▸ Records for the exercise:
BEGIN
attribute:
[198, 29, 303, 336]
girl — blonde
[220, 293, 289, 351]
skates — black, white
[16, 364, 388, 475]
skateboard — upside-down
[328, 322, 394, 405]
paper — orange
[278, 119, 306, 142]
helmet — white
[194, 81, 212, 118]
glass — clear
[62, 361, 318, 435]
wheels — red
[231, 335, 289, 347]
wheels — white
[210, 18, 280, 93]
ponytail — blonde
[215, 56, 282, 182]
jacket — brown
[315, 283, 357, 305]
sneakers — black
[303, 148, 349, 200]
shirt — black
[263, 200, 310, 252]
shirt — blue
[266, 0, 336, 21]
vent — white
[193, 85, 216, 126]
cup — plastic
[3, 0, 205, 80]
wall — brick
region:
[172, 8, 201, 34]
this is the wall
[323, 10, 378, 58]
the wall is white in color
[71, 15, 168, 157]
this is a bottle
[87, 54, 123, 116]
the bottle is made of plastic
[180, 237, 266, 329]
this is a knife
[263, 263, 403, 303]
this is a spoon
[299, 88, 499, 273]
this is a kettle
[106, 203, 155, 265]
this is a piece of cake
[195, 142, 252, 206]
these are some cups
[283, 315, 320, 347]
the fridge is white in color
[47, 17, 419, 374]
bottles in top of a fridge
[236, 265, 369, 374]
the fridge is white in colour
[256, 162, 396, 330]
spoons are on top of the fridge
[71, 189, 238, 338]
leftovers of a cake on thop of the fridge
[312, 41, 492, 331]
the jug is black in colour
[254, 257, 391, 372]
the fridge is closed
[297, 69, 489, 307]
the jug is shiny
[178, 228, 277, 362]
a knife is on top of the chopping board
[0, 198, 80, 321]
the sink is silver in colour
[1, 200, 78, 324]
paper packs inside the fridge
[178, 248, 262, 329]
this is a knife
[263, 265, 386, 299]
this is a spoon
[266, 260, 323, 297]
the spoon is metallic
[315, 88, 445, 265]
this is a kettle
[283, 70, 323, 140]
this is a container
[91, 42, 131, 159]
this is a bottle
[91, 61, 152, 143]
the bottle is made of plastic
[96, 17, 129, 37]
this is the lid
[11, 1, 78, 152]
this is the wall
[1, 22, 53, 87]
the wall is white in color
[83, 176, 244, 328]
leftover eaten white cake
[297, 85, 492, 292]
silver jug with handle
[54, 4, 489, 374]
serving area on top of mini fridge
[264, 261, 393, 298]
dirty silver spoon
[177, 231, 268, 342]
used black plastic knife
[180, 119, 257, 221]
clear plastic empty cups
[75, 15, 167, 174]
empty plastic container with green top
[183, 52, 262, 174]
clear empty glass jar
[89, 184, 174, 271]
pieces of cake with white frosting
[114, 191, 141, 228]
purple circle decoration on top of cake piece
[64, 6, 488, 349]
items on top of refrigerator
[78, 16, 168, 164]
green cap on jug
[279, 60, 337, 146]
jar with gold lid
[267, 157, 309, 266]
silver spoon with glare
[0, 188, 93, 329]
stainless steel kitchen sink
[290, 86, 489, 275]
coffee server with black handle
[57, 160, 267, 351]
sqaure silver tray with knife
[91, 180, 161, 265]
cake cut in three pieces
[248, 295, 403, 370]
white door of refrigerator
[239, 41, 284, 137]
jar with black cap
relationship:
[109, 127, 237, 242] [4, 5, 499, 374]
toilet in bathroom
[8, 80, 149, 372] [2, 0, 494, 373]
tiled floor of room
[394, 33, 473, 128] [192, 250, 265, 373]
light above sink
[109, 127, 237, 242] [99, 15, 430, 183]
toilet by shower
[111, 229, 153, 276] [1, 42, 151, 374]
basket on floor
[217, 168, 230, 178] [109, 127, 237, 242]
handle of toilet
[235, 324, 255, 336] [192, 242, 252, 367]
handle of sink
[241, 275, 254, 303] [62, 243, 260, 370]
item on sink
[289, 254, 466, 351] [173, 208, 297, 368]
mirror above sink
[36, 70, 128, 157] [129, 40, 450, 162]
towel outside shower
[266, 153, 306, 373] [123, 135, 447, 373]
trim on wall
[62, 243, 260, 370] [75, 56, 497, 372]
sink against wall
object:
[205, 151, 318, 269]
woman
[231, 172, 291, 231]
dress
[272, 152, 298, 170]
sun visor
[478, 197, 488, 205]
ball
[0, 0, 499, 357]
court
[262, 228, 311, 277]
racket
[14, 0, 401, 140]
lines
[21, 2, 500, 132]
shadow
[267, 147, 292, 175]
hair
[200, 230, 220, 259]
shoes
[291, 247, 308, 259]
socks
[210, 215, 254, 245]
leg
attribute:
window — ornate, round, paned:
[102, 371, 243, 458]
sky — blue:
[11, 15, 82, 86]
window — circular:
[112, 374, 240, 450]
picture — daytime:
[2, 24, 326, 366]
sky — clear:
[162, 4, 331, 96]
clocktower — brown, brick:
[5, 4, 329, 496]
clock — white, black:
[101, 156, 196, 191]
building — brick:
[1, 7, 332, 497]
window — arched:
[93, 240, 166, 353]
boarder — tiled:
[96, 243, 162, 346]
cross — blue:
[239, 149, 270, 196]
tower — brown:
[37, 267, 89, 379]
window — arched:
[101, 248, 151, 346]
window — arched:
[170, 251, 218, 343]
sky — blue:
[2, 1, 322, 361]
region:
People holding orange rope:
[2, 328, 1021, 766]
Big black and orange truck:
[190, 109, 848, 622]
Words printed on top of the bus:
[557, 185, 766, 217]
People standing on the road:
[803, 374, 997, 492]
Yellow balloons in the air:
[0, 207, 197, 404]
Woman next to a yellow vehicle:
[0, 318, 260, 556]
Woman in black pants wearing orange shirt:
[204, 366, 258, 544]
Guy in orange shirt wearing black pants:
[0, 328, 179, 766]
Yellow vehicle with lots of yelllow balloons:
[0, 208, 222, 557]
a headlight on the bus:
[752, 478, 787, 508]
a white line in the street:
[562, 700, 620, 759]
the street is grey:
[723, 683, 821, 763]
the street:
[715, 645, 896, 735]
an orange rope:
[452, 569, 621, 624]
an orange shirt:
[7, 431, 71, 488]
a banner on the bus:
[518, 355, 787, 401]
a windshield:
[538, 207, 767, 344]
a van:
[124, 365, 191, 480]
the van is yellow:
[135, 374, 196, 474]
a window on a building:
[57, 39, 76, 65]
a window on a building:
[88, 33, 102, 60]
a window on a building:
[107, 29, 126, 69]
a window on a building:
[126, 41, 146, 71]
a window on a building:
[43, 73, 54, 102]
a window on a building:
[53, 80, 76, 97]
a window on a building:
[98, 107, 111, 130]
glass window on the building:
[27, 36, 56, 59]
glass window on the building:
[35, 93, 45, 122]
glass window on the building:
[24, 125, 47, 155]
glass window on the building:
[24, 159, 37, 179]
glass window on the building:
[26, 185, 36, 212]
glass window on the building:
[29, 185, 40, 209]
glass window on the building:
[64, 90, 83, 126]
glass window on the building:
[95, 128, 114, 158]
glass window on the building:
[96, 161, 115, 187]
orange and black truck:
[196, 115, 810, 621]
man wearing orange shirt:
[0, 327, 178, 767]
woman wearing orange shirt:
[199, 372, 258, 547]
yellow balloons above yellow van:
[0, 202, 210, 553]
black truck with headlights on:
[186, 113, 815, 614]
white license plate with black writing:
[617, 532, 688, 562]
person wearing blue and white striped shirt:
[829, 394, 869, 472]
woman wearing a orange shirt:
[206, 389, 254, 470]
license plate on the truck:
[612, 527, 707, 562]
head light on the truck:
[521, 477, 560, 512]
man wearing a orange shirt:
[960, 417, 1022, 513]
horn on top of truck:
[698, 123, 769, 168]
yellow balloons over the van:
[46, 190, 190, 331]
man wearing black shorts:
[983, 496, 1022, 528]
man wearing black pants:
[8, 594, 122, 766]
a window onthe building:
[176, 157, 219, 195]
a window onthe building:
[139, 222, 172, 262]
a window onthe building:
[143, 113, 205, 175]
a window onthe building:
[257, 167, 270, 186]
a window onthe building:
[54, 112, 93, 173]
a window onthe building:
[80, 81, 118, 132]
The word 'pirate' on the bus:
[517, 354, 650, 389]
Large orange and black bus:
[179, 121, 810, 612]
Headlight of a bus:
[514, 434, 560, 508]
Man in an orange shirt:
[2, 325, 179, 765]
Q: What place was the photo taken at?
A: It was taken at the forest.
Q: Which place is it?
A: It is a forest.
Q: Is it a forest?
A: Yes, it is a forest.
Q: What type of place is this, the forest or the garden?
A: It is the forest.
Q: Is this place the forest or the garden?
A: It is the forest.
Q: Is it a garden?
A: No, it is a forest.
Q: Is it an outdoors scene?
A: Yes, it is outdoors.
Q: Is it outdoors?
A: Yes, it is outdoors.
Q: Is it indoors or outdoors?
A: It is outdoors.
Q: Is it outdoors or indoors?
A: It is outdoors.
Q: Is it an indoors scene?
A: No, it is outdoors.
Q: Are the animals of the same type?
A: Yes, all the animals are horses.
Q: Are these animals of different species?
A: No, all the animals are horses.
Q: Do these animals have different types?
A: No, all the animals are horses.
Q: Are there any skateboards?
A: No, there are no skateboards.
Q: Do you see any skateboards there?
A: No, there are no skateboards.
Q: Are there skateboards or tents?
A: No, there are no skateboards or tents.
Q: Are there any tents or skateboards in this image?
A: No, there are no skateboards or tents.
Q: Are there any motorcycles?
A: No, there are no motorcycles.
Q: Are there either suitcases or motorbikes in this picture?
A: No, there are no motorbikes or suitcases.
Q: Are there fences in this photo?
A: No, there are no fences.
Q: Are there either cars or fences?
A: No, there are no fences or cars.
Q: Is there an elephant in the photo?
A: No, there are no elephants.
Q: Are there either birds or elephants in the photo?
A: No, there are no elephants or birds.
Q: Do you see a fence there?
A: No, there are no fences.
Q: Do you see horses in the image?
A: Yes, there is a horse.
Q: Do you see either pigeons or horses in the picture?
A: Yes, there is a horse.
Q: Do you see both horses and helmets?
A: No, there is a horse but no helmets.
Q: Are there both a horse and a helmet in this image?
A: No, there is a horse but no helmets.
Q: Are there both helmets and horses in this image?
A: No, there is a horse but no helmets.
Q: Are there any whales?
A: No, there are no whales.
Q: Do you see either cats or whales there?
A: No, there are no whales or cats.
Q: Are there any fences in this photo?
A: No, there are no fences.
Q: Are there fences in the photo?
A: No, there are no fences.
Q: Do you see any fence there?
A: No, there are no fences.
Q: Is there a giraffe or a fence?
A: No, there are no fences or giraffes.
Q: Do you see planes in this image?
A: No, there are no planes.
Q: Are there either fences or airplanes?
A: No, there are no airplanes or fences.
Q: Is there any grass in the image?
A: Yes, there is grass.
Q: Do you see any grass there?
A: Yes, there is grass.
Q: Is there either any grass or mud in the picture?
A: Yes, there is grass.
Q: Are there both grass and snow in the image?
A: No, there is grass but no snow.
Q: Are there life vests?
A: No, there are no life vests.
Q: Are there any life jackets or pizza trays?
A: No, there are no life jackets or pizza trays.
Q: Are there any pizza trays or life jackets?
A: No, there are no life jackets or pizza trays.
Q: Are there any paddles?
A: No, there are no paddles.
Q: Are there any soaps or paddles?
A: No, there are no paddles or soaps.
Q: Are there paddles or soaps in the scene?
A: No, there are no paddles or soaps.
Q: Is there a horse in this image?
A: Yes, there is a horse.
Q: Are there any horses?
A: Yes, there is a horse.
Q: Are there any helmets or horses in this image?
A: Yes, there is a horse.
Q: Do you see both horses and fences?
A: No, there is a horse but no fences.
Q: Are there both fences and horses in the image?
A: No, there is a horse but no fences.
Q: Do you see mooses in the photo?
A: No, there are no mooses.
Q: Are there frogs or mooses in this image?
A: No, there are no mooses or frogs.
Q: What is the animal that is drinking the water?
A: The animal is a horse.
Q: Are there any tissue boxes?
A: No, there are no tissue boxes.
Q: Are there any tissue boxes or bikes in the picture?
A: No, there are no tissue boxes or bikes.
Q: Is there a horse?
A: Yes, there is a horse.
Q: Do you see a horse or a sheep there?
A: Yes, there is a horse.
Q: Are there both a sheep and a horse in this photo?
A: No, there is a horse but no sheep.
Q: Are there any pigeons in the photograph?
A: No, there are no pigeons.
END
▸ Exercise: From the line containing "Q: Is there a horse in this image?" through the last line of the entries above, print each line exactly as it stands.

▸ Solution to this task:
Q: Is there a horse in this image?
A: Yes, there is a horse.
Q: Are there any horses?
A: Yes, there is a horse.
Q: Are there any helmets or horses in this image?
A: Yes, there is a horse.
Q: Do you see both horses and fences?
A: No, there is a horse but no fences.
Q: Are there both fences and horses in the image?
A: No, there is a horse but no fences.
Q: Do you see mooses in the photo?
A: No, there are no mooses.
Q: Are there frogs or mooses in this image?
A: No, there are no mooses or frogs.
Q: What is the animal that is drinking the water?
A: The animal is a horse.
Q: Are there any tissue boxes?
A: No, there are no tissue boxes.
Q: Are there any tissue boxes or bikes in the picture?
A: No, there are no tissue boxes or bikes.
Q: Is there a horse?
A: Yes, there is a horse.
Q: Do you see a horse or a sheep there?
A: Yes, there is a horse.
Q: Are there both a sheep and a horse in this photo?
A: No, there is a horse but no sheep.
Q: Are there any pigeons in the photograph?
A: No, there are no pigeons.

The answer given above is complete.